Heading: sufficiency of the evidence

Text: Pilot challenges the sufficiency of the evidence as to the first-degree criminal sexual conduct conviction but not as to the attempted first-degree murder and attempted first-degree murder while committing criminal sexual conduct charges. Even though Pilot did not contest the sufficiency of the evidence on appeal to the court of appeals, we will address the issue in order to lay it to rest. In reviewing sufficiency of the evidence we carefully examine the evidence presented in the record, along with legitimate inferences from that evidence, to determine whether the jury could have concluded that the state met its burden of proving beyond a reasonable doubt that the defendant was guilty of each of the charged offenses.

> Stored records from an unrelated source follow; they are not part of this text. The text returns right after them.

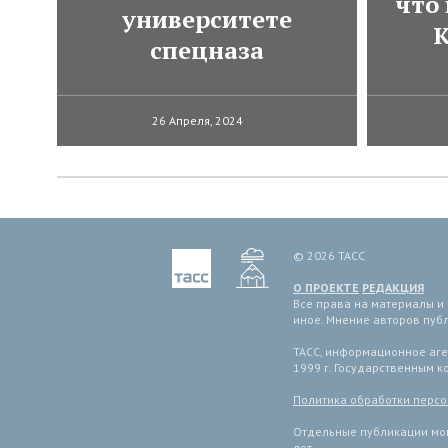
что
университете
К
спецназа
26 Апреля, 2024
© 2026 ТАСС
О ПРОЕКТЕ
РЕДАКЦИЯ
Все права на материалы и
иное. Мнение авторов пуб
ТАСС, информационное аген
1999 г. Государственным 
Политика обработки перс
Отдельные публикации мог
лет.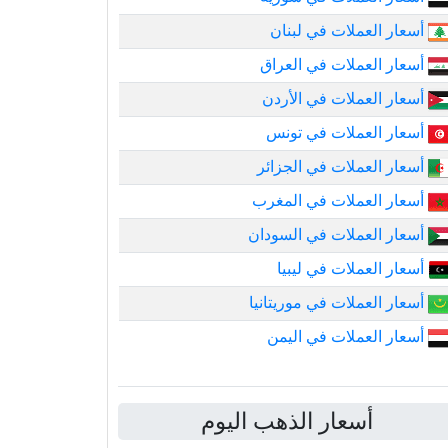
أسعار العملات في لبنان
أسعار العملات في العراق
أسعار العملات في الأردن
أسعار العملات في تونس
أسعار العملات في الجزائر
أسعار العملات في المغرب
أسعار العملات في السودان
أسعار العملات في ليبيا
أسعار العملات في موريتانيا
أسعار العملات في اليمن
أسعار الذهب اليوم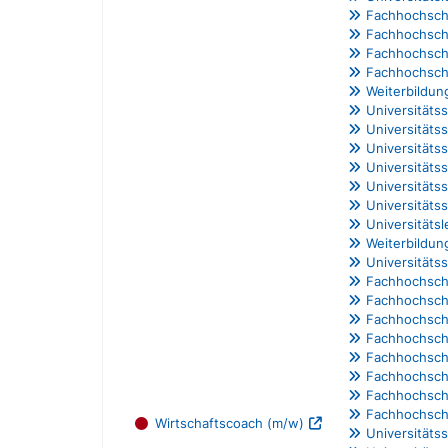
Fachhochschu
Fachhochsch
Fachhochschu
Fachhochsch
Weiterbildun
Universitäts
Universitäts
Universitäts
Universitäts
Universitäts
Universitäts
Universitäts
Weiterbildun
Universitätss
Fachhochsch
Fachhochschu
Fachhochschu
Fachhochschu
Fachhochschu
Fachhochschu
Fachhochschu
Fachhochschu
Wirtschaftscoach (m/w)
Universitäts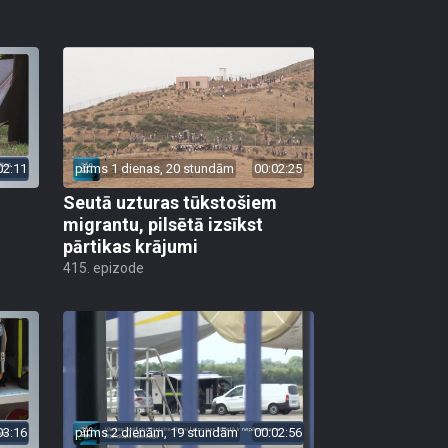
02:11
pirms 1 dienas, 20 stundām
00:02:25
Seutā uzturas tūkstošiem
migrantu, pilsētā izsīkst
pārtikas krājumi
415. epizode
03:16
pirms 2 dienām, 19 stundām
00:02:56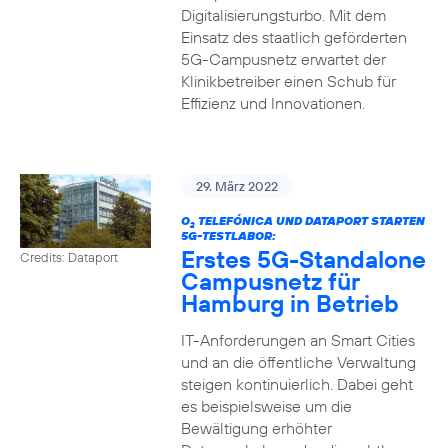
Digitalisierungsturbo. Mit dem
Einsatz des staatlich geförderten
5G-Campusnetz erwartet der
Klinikbetreiber einen Schub für
Effizienz und Innovationen.
29. März 2022
O
TELEFÓNICA UND DATAPORT STARTEN
2
5G-TESTLABOR:
Erstes 5G-Standalone
Credits: Dataport
Campusnetz für
Hamburg in Betrieb
IT-Anforderungen an Smart Cities
und an die öffentliche Verwaltung
steigen kontinuierlich. Dabei geht
es beispielsweise um die
Bewältigung erhöhter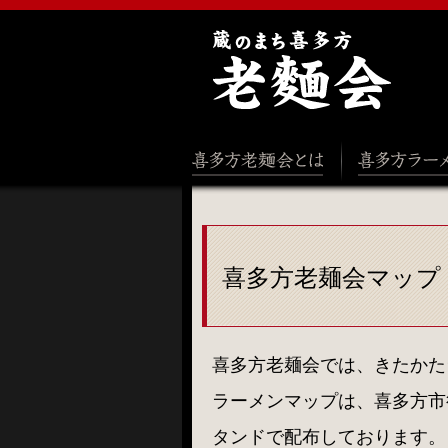
蔵のまち 喜多方老麺会
喜多方老麺会とは
喜多方ラーメンとは
喜多方老麺会マップ
喜多方老麺会では、きたかた
ラーメンマップは、喜多方市
タンドで配布しております。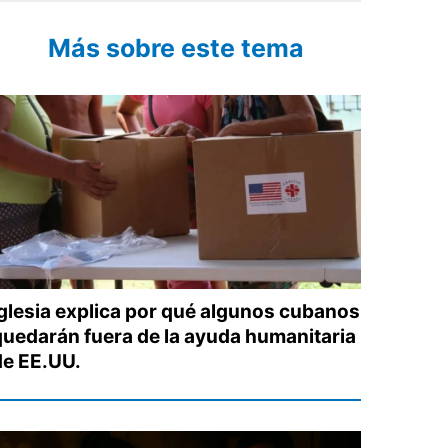
Más sobre este tema
Iglesia explica por qué algunos cubanos
quedarán fuera de la ayuda humanitaria
de EE.UU.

State v. Moore, 481 N.W.2d 355, 360 (Minn.1992). Our review is in the light most favorable to the jury's verdict and we assume that the jury believed the state's witnesses and disbelieved evidence contradicting those witnesses. Dale v. State, 535 N.W.2d 619, 623 (Minn.1995); see also State v. Merrill, 274 N.W.2d 99, 111 (Minn.1978). Pilot was convicted of first-degree criminal sexual conduct defined as engaging in sexual penetration with another person by force or coercion causing personal injury. See Minn.Stat. § 609.342, subd. 1(e)(i) (1998). The evidence of Pilot's guilt was substantial: Pilot's early efforts to engage H.T. in sexual conduct and his effort on the night of the assault to persuade Rabago to let him come over surely identify him as a strong suspect. H.T. positively identified him as her assailant upon waking from her coma and at trial and she had no motive to lie about her best friend's boyfriend. DNA matching that of H.T. was found on the jeans and jacket Pilot had been wearing on the night of the assault and Pilot's alibi as to his whereabouts during the assault clearly left room for a jury to believe that he did in fact have time to attack H.T. The jury could reasonably have reached a verdict of guilty on the basis of this evidence and therefore we hold that the evidence was sufficient to support the jury's guilty verdict on the first-degree criminal sexual conduct charge.